Skip to content

Mini-Java compiler front-end development

The project includes parse tree and intermediate code generation (in form of C three addresses (TAC) code) for the MiniJava or eMiniJava programming languages with ANTLR.

Project Title

Three-Address Code Generation for MiniJava Language Using ANTLR

Introduction

The goal of this project is to design and implement a compiler that translates a subset of the Java programming language, referred to as MiniJava or eMiniJava, into Three-Address Code (TAC) in C programming language. The project will involve constructing a parse tree, performing semantic analysis, and generating intermediate code that can be used for further compilation or execution.

Objectives

  1. Define the MiniJava or eMiniJava Language: Establish the syntax and semantics of the MiniJava language, including data types, control structures, and function definitions.
  2. Build a Parser Using ANTLR: Utilize ANTLR to create a parser that can read Mini-Java source code and produce a parse tree.
  3. Create a Semantic Analyzer: Implement a semantic analysis phase to check for type correctness and scope resolution.
  4. Generate Three-Address Code: Develop an intermediate code generation module that translates the parse tree into TAC in C language.
  5. Testing and Validation: Test the compiler with various MiniJava programs to validate the correctness and efficiency of the generated TAC.

Project Steps

Step 1: Define the Mini-Java Language

  • Syntax Specification: Create a formal grammar for MiniJava or eMiniJava, including:
  • Basic data types (int, boolean, etc.)
  • Control structures (if-else, while loops)
  • Method definitions and calls
  • Class declarations
  • Semantics: Outline the semantic rules, including type checking and scoping.

Note: The grammar can be found on MiniJava grammar or eMiniJava or Java8 or Java20.

Step 2: Build a Parser Using ANTLR

  • ANTLR Setup: Install ANTLR and set up the development environment.
  • Grammar File Creation: Write the ANTLR grammar file (.g4) based on the defined syntax.
  • Parser Generation: Use ANTLR to generate the parser and lexer from the grammar file.
  • Parse Tree Construction: Implement code to construct the parse tree from MiniJava source code.

Step 3: Create a Semantic Analyzer

  • Symbol Table Management: Implement a symbol table to store variable and method information.
  • Type Checking: Develop functions to perform type checking during the traversal of the parse tree.
  • Scope Resolution: Ensure correct scoping rules for variables and methods.

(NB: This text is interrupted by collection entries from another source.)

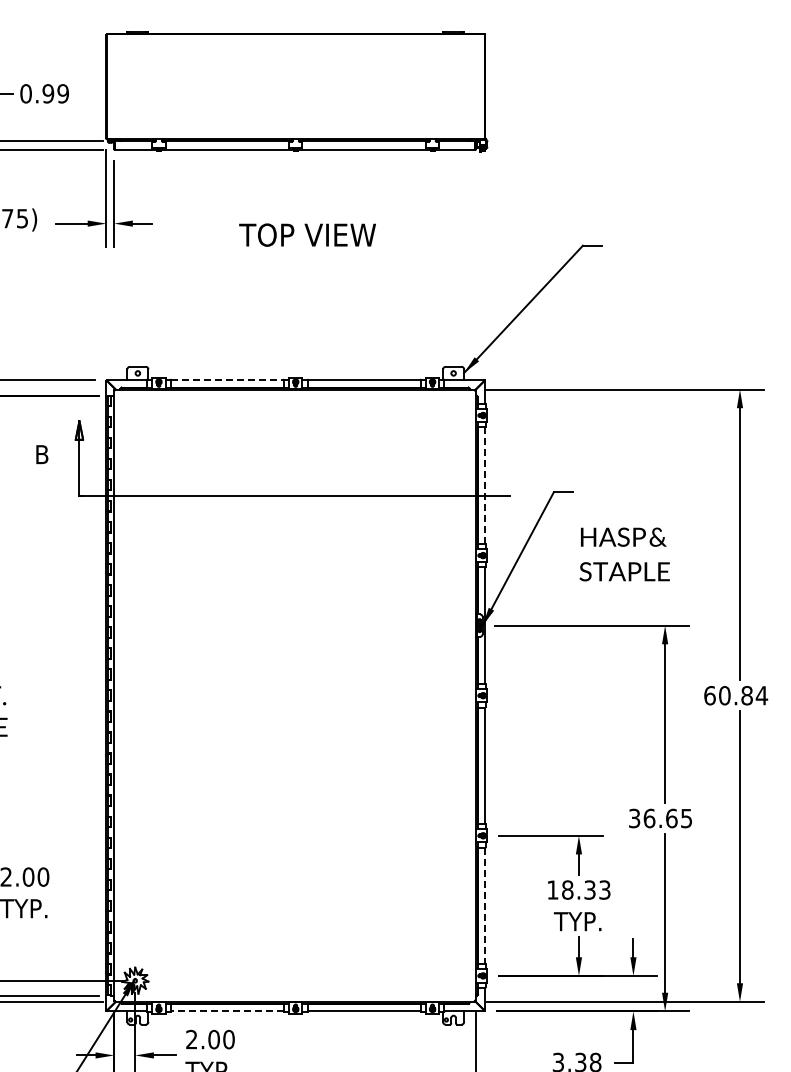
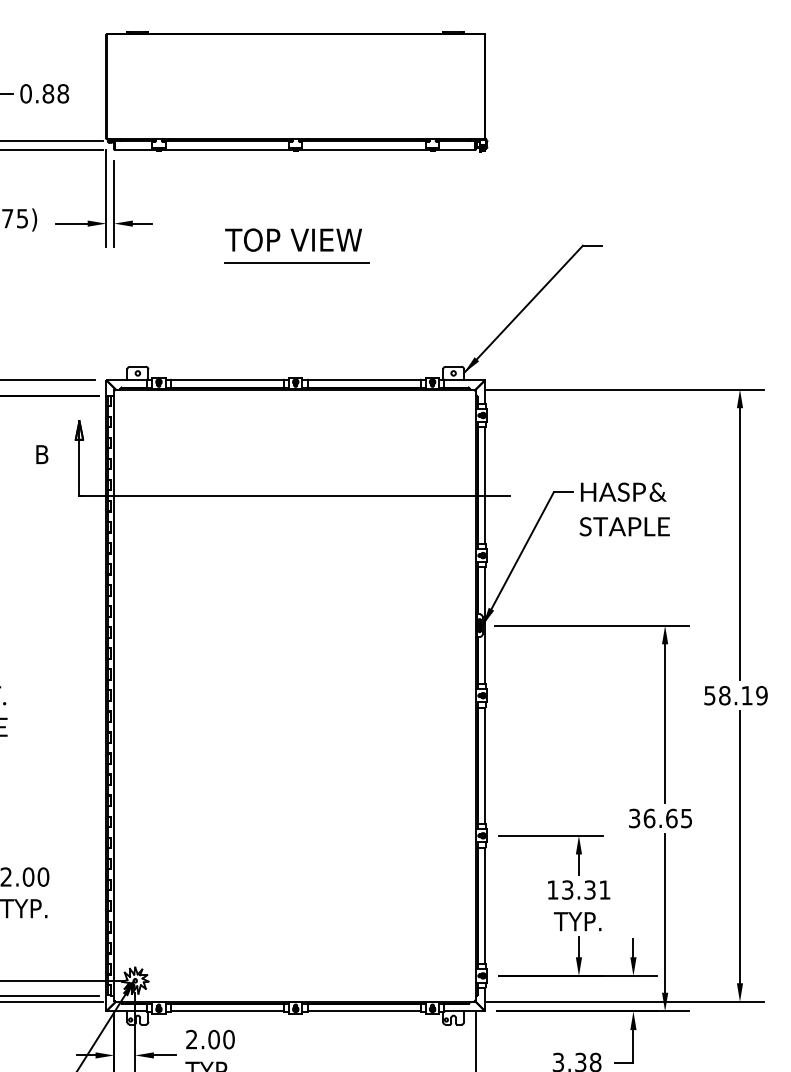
text at (55, 93): 0.99 -> 0.88
text at (307, 234) position: (307, 234) -> (293, 239)
line at (296, 262): none -> present
line at (227, 379): dashed -> solid
line at (485, 486): dashed -> solid
text at (624, 554) position: (624, 554) -> (624, 509)
text at (736, 695): 60.84 -> 58.19
text at (586, 889): 18.33 -> 13.31
line at (485, 906): dashed -> solid
line at (227, 1011): dashed -> solid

Step 4: Generate Three-Address Code

  • Intermediate Representation Design: Define the structure of TAC, which typically consists of instructions in the form OP dst, src1, src2 ( or dst = scr1 OP scr2 ; in the C language).
  • Code Generation Algorithm:
  • Traverse the parse tree.
  • Generate TAC instructions based on the constructs encountered (e.g., assignments, arithmetic operations, method calls). Implement a visitor or listener to traverse the parse tree and generate TAC.
  • Maintain temporary variables for intermediate results.
  • Output Format: Implement functionality to output the generated TAC in C language format (e.g., dst = scr1 OP scr2 ;).

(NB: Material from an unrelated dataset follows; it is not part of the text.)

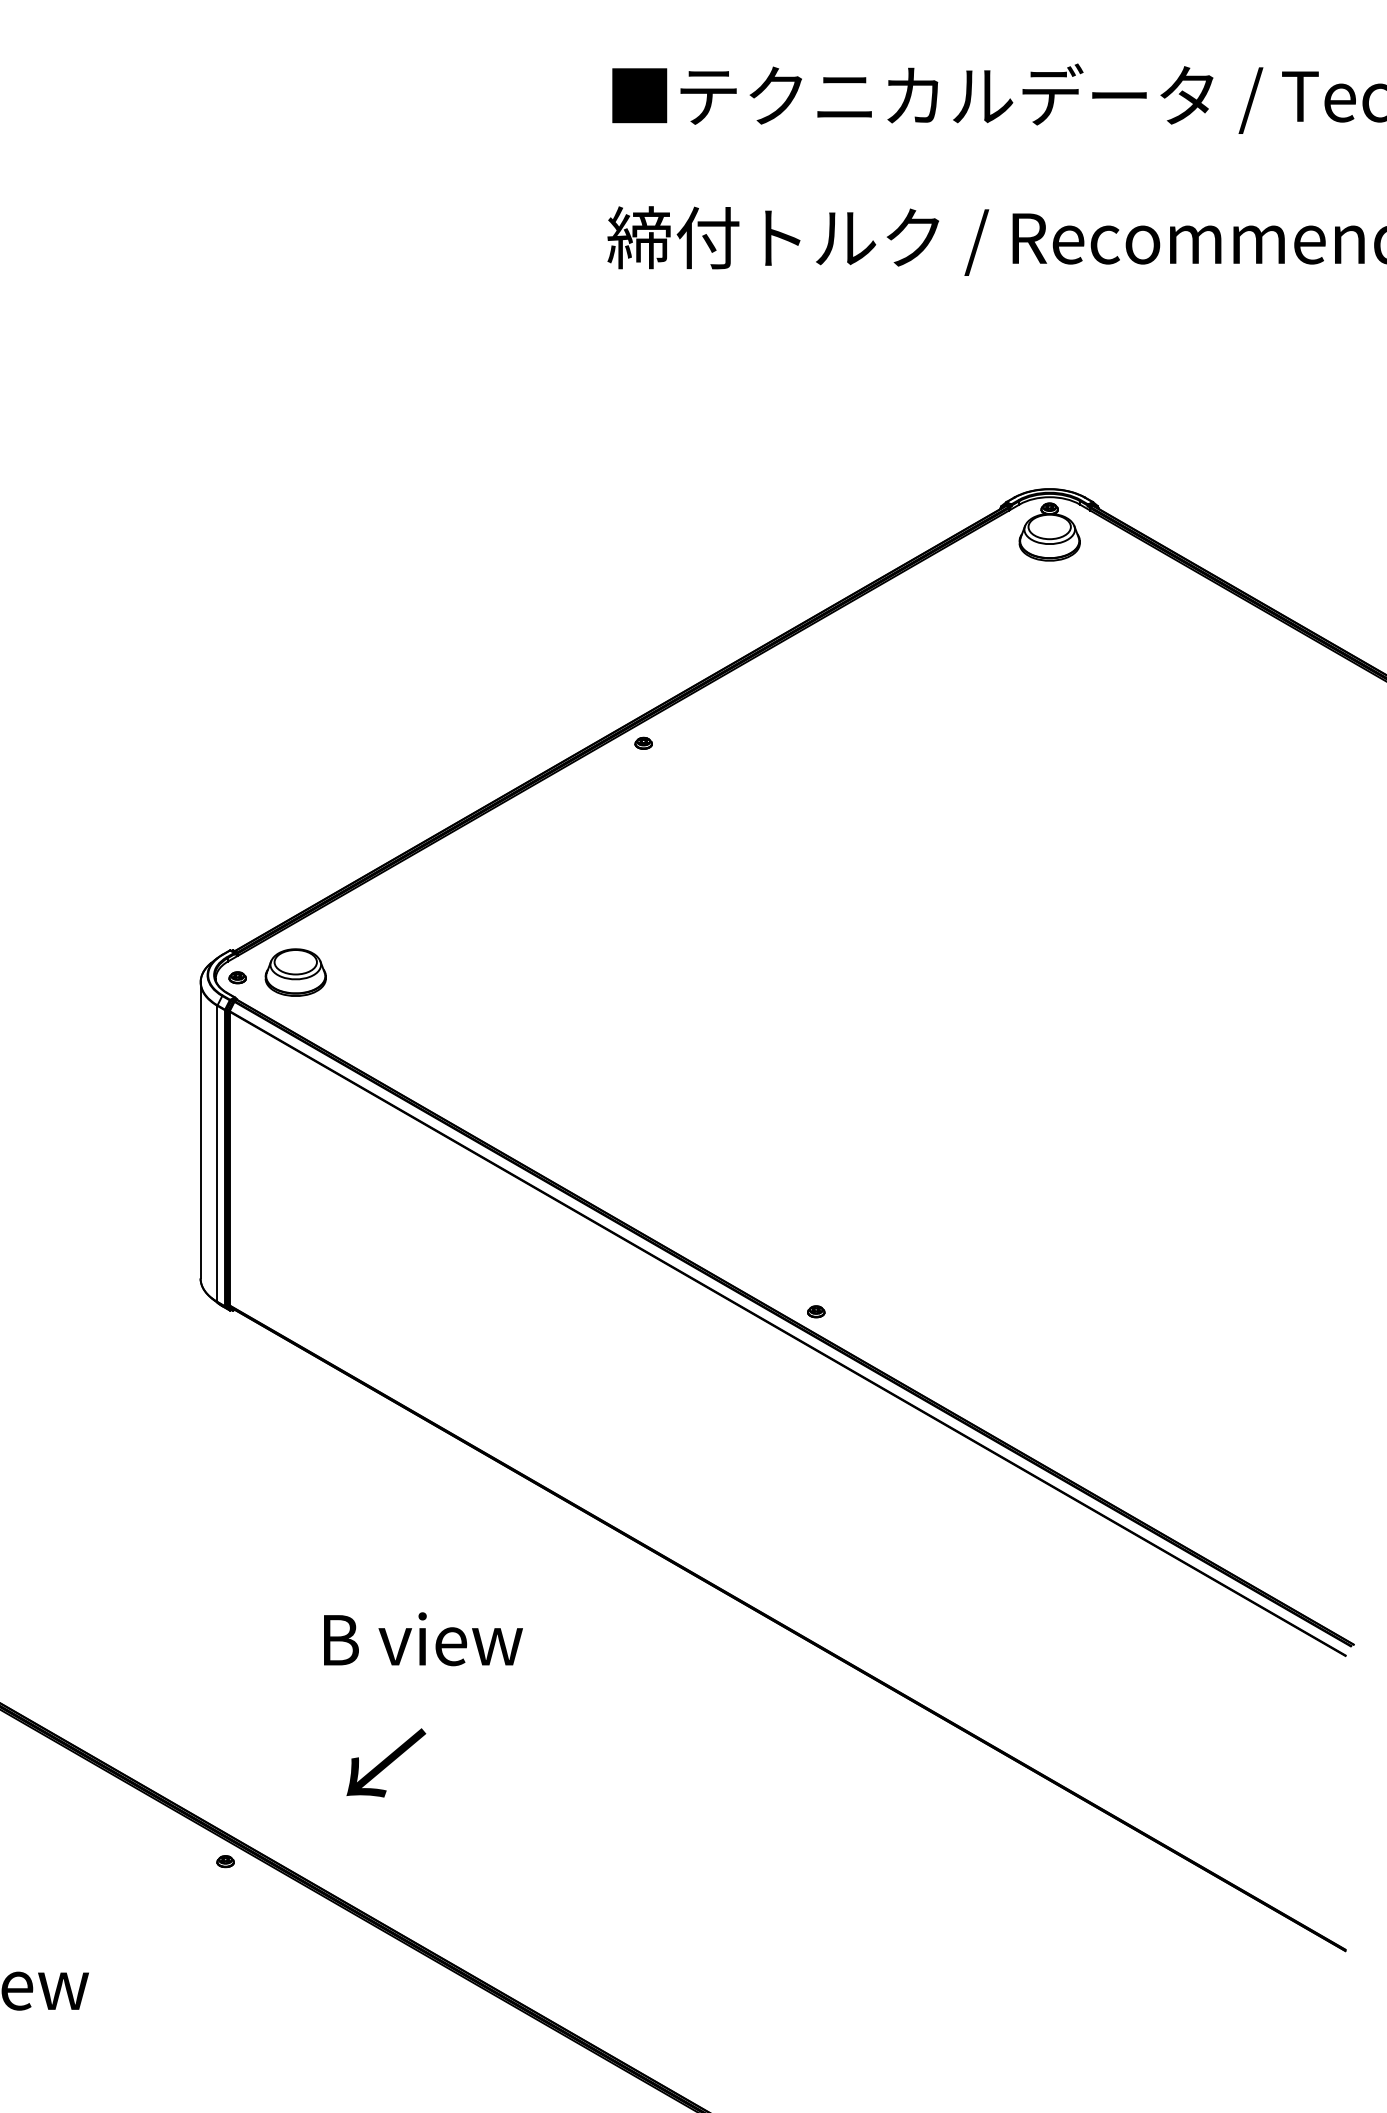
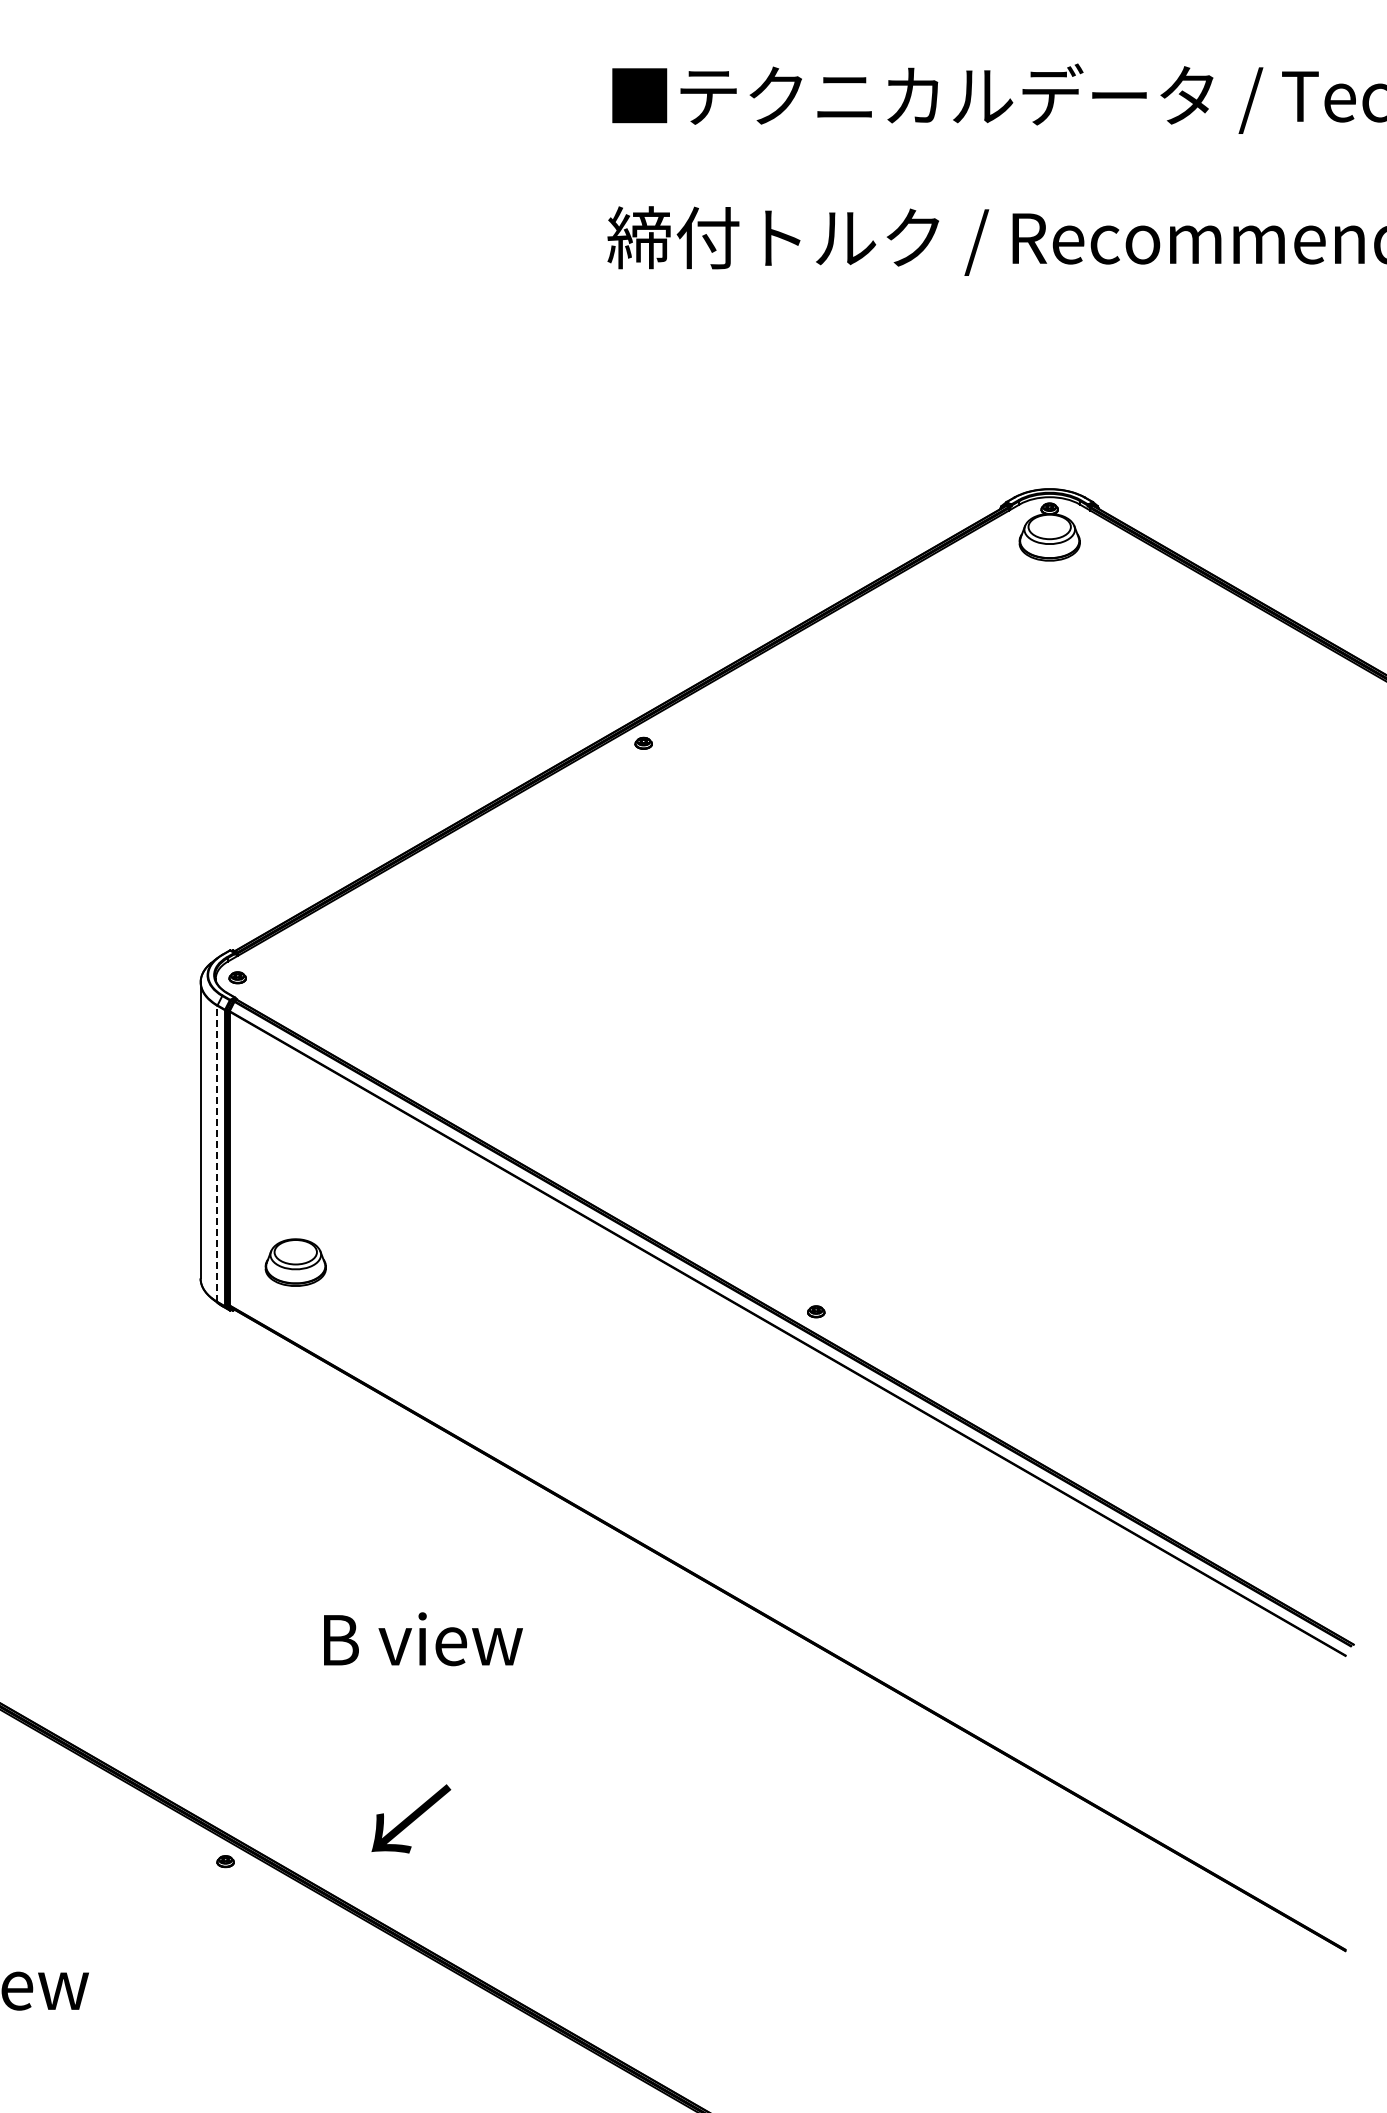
part at (295, 972) position: (295, 972) -> (295, 1262)
line at (217, 1153): solid -> dashed
text at (386, 1762) position: (386, 1762) -> (411, 1818)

Step 5: Testing and Validation

  • Test Cases Creation: Develop a suite of MiniJava programs that cover various features of the language (see also: MiniJava example programs.
  • Validation Process: Execute the generated TAC using a C compiler to verify correctness.
  • (Optional) Performance Evaluation: Assess the efficiency of the generated code and optimize if necessary.

Deliverables

  1. ANTLR Grammar File: The .g4 file defining the MiniJava syntax.
  2. Parser Implementation: Code for the parser and lexer generated by ANTLR.
  3. Semantic Analyzer Code: Implementation of type checking and scope resolution.
  4. TAC Generation Module: Code that translates the parse tree into Three-Address Code in C.
  5. Documentation: A comprehensive report detailing the design decisions, implementation steps, and testing results.

Timeline

Week Task
1 Define MiniJava language syntax and semantics
2 Set up ANTLR and create grammar file
3 Generate parser and lexer; construct parse tree
4 Implement semantic analysis
5 Develop TAC generation module
6 Testing and validation of generated code
7 Finalize documentation and prepare presentation

Teamwork

Read more at Teamwork Policy page.

Conclusion

This project aims to provide a comprehensive understanding of compiler design principles by implementing a complete pipeline from parsing to intermediate code generation. By focusing on MiniJava and utilizing ANTLR, students will gain hands-on experience with modern tools and techniques in compiler construction.

The project will provide hands-on experience in compiler design, specifically in parsing and intermediate code generation. By the end of the project, students will have a functional compiler that translates MiniJava code into three-address code in C, demonstrating their understanding of compiler construction principles.

The successful completion of this project will not only enhance theoretical knowledge but also practical skills in programming languages and compilers.